We can address this by storing the Turing machine cells as even numbers on the Burro tape, but bumping up the contents of the Burro tape by one (+) whenever we move to a new CellStruct, to ensure that they are odd when we perform tests on them, and bumping them back down (-) when leaving the CellStruct. This gives us a tape that is (virtually) filled with 1's initially. We need to do this even-to-odd-and-back adjustment for both the tape contents and the state kept locally in the CellStruct.

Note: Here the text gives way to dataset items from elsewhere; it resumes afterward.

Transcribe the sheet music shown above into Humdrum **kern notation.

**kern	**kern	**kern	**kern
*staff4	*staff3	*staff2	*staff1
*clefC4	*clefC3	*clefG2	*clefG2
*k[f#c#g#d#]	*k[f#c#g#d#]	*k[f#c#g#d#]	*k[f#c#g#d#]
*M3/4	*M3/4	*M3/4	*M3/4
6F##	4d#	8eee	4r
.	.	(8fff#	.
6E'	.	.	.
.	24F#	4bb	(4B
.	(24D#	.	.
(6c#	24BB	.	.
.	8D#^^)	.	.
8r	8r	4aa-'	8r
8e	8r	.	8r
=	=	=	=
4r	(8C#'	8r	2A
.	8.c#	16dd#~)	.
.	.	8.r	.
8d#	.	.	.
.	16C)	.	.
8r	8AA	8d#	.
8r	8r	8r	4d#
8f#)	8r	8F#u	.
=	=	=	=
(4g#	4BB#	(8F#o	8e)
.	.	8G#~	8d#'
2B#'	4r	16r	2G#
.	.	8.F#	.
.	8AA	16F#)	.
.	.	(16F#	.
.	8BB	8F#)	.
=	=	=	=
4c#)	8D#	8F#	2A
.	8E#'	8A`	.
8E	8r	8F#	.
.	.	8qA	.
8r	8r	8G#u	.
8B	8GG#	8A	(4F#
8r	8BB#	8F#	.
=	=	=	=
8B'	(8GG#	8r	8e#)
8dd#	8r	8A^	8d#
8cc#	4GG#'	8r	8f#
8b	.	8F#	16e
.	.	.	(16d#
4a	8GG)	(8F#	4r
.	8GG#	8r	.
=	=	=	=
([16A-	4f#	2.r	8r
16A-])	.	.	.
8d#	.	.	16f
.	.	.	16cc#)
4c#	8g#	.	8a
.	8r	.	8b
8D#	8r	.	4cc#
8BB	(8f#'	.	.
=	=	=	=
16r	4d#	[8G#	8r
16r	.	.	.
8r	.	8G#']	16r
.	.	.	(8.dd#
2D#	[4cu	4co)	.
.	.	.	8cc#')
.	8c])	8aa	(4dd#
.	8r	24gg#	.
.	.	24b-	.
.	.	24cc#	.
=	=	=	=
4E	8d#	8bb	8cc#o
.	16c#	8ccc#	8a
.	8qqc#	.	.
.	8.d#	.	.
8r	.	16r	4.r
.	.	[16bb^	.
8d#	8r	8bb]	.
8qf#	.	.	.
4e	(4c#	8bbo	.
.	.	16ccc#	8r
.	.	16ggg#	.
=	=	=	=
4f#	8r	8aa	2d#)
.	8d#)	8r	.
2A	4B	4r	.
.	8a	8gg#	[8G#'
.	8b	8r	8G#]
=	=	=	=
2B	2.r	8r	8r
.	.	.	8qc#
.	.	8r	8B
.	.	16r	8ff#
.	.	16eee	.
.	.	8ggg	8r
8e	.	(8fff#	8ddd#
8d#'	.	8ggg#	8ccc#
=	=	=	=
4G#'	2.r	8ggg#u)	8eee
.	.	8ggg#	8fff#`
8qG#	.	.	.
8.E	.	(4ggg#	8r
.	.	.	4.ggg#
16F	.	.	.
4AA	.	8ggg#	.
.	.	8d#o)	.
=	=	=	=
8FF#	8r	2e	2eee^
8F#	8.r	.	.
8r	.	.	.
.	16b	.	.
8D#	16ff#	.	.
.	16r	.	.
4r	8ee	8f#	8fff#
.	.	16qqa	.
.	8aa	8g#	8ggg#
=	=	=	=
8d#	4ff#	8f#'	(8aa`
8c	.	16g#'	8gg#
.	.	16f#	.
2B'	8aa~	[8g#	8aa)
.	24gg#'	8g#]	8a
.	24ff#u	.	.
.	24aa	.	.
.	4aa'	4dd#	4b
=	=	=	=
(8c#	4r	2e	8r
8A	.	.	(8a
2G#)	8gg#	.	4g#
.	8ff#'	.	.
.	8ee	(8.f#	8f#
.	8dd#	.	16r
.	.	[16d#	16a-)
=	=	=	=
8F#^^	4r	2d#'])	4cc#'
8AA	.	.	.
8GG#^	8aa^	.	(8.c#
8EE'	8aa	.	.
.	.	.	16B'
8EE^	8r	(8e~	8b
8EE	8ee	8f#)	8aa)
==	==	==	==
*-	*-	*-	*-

Another problem this runs up against is that we do want to be able to, in a conditional, leave the tape in a different place than we started; we want to move left or right on the simulated tape. The extensible conditional idiom was not designed to handle that. The tests above suggest that it does, though, so we should move forward with it, and see.

Pseudocode

while (not halted) {
    (assertion: the head is at the "state" part of the current CellStruct)
    bump up the state id by 1, to make it odd
    if state == 1 {
        move to "cell" part of current CellStruct
        bump up the cell value by 1, to make it odd
        if cell == 1 {
            write new (even) value of cell (adjust 0 using +'s)
            move to "state" part of the CellStruct
            write 0 into "state" value (using -'s)
            move left or right to adjacent CellStruct as appropriate
            (assertion: the head is at the "state" part of the new CellStruct)
            write the new (even) state id in the "state" cell.
            toggle the halt flag if the new state is "halt"
        }
        elseif cell == 3 {
            write new (even) value of cell (adjust 0 using +'s)
            move to "state" part of the CellStruct
            write 0 into "state" value (using -'s)
            move left or right to adjacent CellStruct as appropriate
            (assertion: the head is at the "state" part of the new CellStruct)
            write the new (even) state id in the "state" cell
            toggle the halt flag if the new state is "halt"
        }
        elseif cell == 5 {
            ....
        }
    }
    elseif state == 3 {
        ...
    }
    elseif state == 5 {
        ...
    }
}

In conclusion, this is the method by which we propose that arbitrary Turing machines could be translated to Kondey, and thence to Burro, thus establishing that Burro is Turing-complete. However, we defer presenting this as an actual Turing-completeness proof until such time as the method can be vetted in a more formal and/or mechanical manner.